[Extrait source]
====================
Le soleil se lève à 6h30

Série en cours




Détails, composition_01 dessin sur châssis, crayon, format plein 155 x 100 cm, 2019.


    La scène architecturale de la Havane se situe dans le processus lent d’effondrement —lequel est investi. Il existe en effet un état intermédiaire, suspendu entre l’intervention humaine et les lois de la nature : le phénomène de ruine habitée. S’insère ainsi dans ce processus lent des gestes, qui visent à ne pas laisser à l’abandon un bâtiment qui pourtant est appelé à l’effondrement.

    Ce temps précis, en attente, est propre à la problématique du « faut il reconstruire? » qui paralyse ainsi l’ensemble de la vieille ville. S’opère dès lors une forme de démystification de la ruine, dès lors qu’elle devient usage et non plus image contemplative.
    Ainsi, qu’advient-il lorsque ces structures que l’on souhaite éphémères, restent et deviennent partie prenante du paysage reconstruit ; partie prenante du quotidien?
====================
[Données fournies]
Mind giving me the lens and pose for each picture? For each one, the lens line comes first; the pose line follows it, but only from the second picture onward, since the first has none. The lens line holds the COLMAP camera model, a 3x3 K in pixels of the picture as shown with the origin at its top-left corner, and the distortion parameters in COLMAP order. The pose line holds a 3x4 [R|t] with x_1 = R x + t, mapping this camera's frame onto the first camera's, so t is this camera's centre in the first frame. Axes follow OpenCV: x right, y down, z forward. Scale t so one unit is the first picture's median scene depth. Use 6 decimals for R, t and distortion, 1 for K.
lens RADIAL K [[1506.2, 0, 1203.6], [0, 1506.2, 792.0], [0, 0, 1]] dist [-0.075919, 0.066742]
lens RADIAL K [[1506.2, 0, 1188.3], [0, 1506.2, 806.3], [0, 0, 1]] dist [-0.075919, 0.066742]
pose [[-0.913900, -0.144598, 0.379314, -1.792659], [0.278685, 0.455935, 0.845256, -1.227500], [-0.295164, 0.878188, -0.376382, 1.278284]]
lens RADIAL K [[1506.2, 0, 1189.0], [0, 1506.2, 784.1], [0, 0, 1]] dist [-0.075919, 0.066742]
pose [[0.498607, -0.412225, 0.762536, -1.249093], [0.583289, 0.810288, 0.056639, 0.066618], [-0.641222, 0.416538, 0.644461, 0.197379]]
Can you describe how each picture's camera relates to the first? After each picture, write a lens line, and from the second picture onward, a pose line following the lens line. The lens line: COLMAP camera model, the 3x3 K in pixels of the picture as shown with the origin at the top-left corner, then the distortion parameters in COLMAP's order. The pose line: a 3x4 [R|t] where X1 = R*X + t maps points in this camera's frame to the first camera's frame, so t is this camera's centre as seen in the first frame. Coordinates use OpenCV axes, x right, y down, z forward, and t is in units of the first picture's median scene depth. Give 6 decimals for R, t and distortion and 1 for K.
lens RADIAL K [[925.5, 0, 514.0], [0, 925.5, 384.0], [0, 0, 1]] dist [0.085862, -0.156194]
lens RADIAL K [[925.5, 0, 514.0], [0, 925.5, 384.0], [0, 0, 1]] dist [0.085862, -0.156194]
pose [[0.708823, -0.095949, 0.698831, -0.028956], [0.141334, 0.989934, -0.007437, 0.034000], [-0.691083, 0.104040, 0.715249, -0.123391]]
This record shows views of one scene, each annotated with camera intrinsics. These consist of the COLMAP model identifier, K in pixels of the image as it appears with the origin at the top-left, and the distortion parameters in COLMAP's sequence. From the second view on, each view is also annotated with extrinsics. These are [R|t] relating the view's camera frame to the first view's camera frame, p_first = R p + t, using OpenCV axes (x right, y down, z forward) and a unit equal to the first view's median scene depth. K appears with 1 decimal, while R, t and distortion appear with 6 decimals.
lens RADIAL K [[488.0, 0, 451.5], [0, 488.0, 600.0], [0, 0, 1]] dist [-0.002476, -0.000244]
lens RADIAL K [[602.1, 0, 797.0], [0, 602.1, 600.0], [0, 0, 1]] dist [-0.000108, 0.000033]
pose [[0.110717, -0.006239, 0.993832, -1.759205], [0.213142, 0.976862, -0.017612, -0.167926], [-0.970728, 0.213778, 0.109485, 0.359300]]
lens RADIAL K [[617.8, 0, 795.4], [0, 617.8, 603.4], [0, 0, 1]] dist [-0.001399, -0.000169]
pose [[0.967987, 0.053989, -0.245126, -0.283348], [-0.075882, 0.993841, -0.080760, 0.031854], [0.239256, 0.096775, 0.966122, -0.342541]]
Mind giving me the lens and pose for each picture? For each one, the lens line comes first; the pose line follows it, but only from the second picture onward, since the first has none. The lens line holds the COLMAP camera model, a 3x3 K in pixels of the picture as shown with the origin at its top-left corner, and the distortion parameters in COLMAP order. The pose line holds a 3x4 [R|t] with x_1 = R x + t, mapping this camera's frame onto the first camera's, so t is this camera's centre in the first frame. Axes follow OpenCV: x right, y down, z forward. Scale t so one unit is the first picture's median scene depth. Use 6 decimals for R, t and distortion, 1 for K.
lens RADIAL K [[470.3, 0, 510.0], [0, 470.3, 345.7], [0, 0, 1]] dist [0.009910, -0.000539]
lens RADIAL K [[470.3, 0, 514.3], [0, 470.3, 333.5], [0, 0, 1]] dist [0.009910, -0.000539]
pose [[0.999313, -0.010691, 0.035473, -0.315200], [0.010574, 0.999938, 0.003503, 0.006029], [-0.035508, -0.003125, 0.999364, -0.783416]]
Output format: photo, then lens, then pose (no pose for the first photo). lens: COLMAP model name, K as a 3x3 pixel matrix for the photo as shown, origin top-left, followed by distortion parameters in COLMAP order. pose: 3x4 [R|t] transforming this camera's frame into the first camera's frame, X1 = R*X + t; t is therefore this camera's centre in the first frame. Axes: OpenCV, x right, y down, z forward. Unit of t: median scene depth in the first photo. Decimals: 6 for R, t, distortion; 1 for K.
====================
[Consigne 1] Recopiez le passage du texte sur la Havane qui commence par « Ce temps précis, en » et se poursuit jusqu'à « plus image contemplative. ».
[Consigne 2] Relevez toutes les indications que donne la légende de l'œuvre dans le texte sur la Havane : titre, technique, matériau, format et année.
[Consigne 3] Prolongez le texte sur la Havane à partir de sa dernière phrase.
Les lignes n'ont aucun rapport avec le texte sur la Havane.

[Espace de réponse 1]
Ce temps précis, en attente, est propre à la problématique du « faut il reconstruire? » qui paralyse ainsi l’ensemble de la vieille ville. S’opère dès lors une forme de démystification de la ruine, dès lors qu’elle devient usage et non plus image contemplative.

[Espace de réponse 2] composition_01 ; dessin sur châssis ; crayon ; format plein 155 x 100 cm ; 2019

[Espace de réponse 3]
Que reste t’il lorsque l’éphémère devient continu? En retour poser un regard sur ce «faire avec l’espace», qui se pose comme symptôme de l’échec des politiques à l’égard du patrimoine architectural Cubain.

Le soleil se lève à 6h30 est un corpus de dessins non achevés, toujours en attente et sujets à dispersion, façon de conserver les possibles. Reconstruire sans réparer, soit prolonger le geste établi de greffe architecturale dans les ruines habitées de la vieille Havane.



format entier (reproduction temporaire)


Alternative_01, crayon sur papier, 49 x 33 cm, 2019.